Co-operation is key

Co-operative BankThe Paul Flowers affair has been nothing less than a terrible disaster for responsible banking. In light of the financial crisis, many customers (including my parents) switched to The Co-op as an ethical alternative to the other banks in the disgraced financial sector. Now, however, The Co-op is no better. With losses in the region of £700m the bank, has been taken over by US hedge funds to give the bank enough capital to survive.

It is very easy to – as the government have – point the finger at the last Labour government for overseeing the appointment of the Reverend Flowers as chairman of the bank with little to no banking experience. It may have been the result of the appointment of Mr Flowers as chairman of the bank that caused the problems within The Co-op but this is not really the relevant issue here. These are very exceptional circumstances but they could have occurred at any bank. However, because they have occurred at the Co-op there is now a greater issue that we face – that of choice for the consumer in the banking sector.

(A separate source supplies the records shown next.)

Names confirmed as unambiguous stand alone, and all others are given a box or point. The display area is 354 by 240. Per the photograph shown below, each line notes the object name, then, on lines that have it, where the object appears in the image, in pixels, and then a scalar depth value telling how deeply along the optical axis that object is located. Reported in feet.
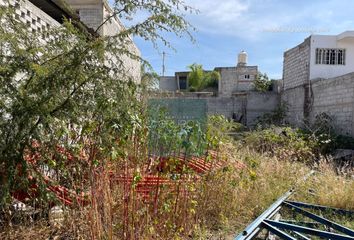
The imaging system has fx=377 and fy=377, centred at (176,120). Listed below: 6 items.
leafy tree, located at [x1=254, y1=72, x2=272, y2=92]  82.53
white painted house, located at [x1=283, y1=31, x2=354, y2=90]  59.26
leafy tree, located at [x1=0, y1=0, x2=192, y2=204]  9.71
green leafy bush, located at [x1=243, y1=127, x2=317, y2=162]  27.58
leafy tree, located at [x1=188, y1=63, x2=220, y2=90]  111.04
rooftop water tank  98.34
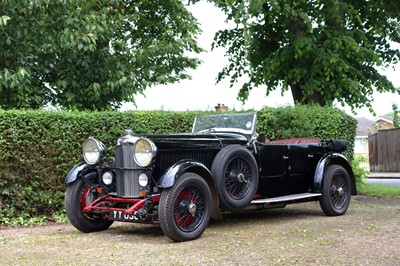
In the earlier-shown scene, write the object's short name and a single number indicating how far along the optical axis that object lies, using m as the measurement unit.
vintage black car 6.85
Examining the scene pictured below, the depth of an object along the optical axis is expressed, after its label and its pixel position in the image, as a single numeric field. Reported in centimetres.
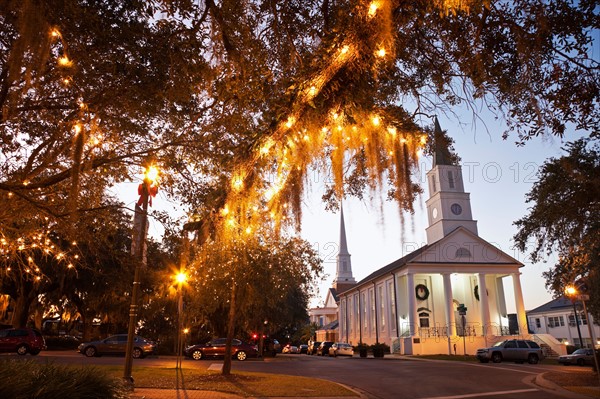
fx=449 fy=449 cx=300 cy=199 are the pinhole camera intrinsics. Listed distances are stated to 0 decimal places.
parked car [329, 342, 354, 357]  4131
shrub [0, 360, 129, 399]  524
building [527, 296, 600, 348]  5522
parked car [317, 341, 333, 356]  4520
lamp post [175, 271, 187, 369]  1325
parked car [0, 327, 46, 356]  2455
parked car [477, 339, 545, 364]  2889
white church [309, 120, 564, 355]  4225
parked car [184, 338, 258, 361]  2917
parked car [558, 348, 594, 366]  2931
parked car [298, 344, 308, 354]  6002
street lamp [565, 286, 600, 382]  1231
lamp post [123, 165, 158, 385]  1045
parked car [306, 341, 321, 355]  5134
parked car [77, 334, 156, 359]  2675
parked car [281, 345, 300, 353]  5911
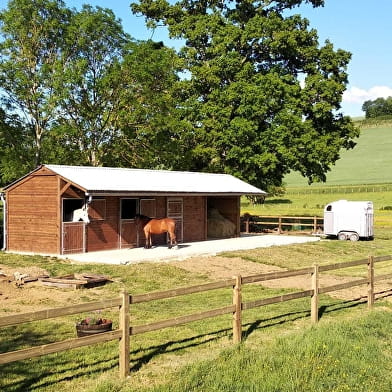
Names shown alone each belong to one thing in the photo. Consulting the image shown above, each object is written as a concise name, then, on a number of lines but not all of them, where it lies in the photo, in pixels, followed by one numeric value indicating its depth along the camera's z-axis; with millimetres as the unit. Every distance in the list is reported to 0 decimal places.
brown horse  22328
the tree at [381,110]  126712
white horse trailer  28188
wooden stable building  20750
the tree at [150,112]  32438
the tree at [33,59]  29750
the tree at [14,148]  29844
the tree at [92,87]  31422
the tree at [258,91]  32219
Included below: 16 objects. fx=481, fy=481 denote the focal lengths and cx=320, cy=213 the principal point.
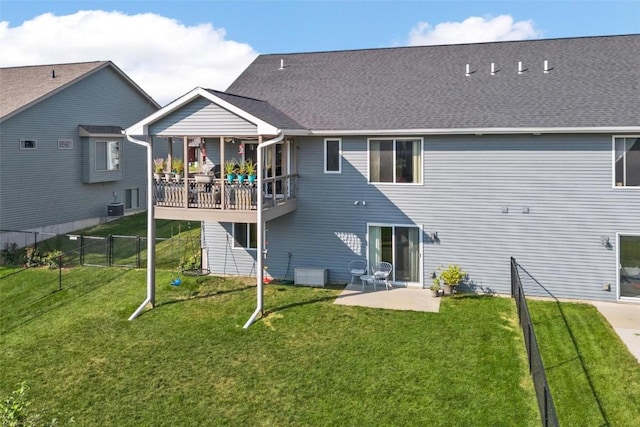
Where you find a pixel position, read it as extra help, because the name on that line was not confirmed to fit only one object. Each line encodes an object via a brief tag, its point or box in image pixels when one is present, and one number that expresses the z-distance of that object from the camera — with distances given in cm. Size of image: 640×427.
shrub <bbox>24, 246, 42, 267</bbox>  1620
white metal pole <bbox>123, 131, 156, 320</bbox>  1223
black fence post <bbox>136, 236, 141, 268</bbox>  1561
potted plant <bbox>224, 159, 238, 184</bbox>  1227
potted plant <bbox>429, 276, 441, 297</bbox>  1280
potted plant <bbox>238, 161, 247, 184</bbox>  1219
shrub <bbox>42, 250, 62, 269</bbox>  1594
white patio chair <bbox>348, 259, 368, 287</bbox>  1390
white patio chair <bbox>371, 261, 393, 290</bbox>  1348
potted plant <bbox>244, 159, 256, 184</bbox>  1218
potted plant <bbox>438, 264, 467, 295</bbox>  1280
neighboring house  1919
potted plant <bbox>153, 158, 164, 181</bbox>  1286
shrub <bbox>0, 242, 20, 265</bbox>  1667
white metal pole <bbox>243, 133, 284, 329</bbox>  1132
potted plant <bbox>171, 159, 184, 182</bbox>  1282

We are often told by economists from their ‘bible of economic truths’ that the ‘market’ can always be relied on to give consumers choice – but what choice do we have in the banking sector? If I wish to bank with an organisation that launders dictators’ money, rigs interest rates or partakes in investment banking then where can we turn? The Co-op was the only real alternative in this country and now, with its hand over to US hedge funds, we no longer have any option but to bank with institutions that have ethical records that would make some mass murderers blush.

The market has failed to produce sufficient competition in this sector. We need to have a banking industry that actually performs the functions which it was created for – lending and storing capital. It is a fallacy that the banking sector needs any form of investment banking as Will Hutton mentioned in a discussion at the Guardian’s open weekend. He recalled a conversation he once had with a banker, that having looked at the business model of investment banking he realised that it was produced entirely as a means of producing enormous personal wealth for those who work in investment banking – it has no wider public good at all.

Really we have all become deeply confused. It should be the public dictating what kind of financial system we wish to have to serve the public – not the financial sector dictating to us what services it is willing to supply, then expecting us to bail it out once the system collapses .The deregulation of the banking sector has gone hand in hand with the lowest rates of lending. If we continue to let it become its own entity to pursue its own ends then eventually it will cease to perform the job it was set up to perform.

It seems to me that we are in need a many reforms in this sector, but I think it is not a simple matter of the banks continuing to provide a service exactly as they do now and only their practices changing. We must also change our expectations. Yes, in recent years banks have offered very attractive interest rates and mortgage deals: but at what cost? If we wish to have a banking sector that is not just about creating personal fortunes for a small number of people then I think we also need to reconsider what we should expect from it.

If the cost of brilliant saving rates and current account interest rates is a sector over run with self-serving investment banking branches to prop up these deals then I think we need to forget about them. I would rather pay a fee and store my money at 0% interest with a bank that practices ethically than fund these ends.

These are illusions of good deals. These things still came at a cost; we just did not see it. However, we have ended up paying for all these things through other means; taxes to bail out the banks, austerity, and wage freezes. We need a banking sector that serves the public, but we also need to leave these illusions behind – if we wish to have ethical banking then perhaps we need to forget these ideals of ‘banking bargains’.

Whether or not the Co-op survives is up in the air, but I believe it really is time now that we collectively decided as customers to opt for less glamorous banks that serve the public and not themselves. As the economist Jayati Ghosh once said: finance should be boring. If only we could reinvent a more tedious banking sector than I believe we could once again have banks that serve the public good and not just themselves.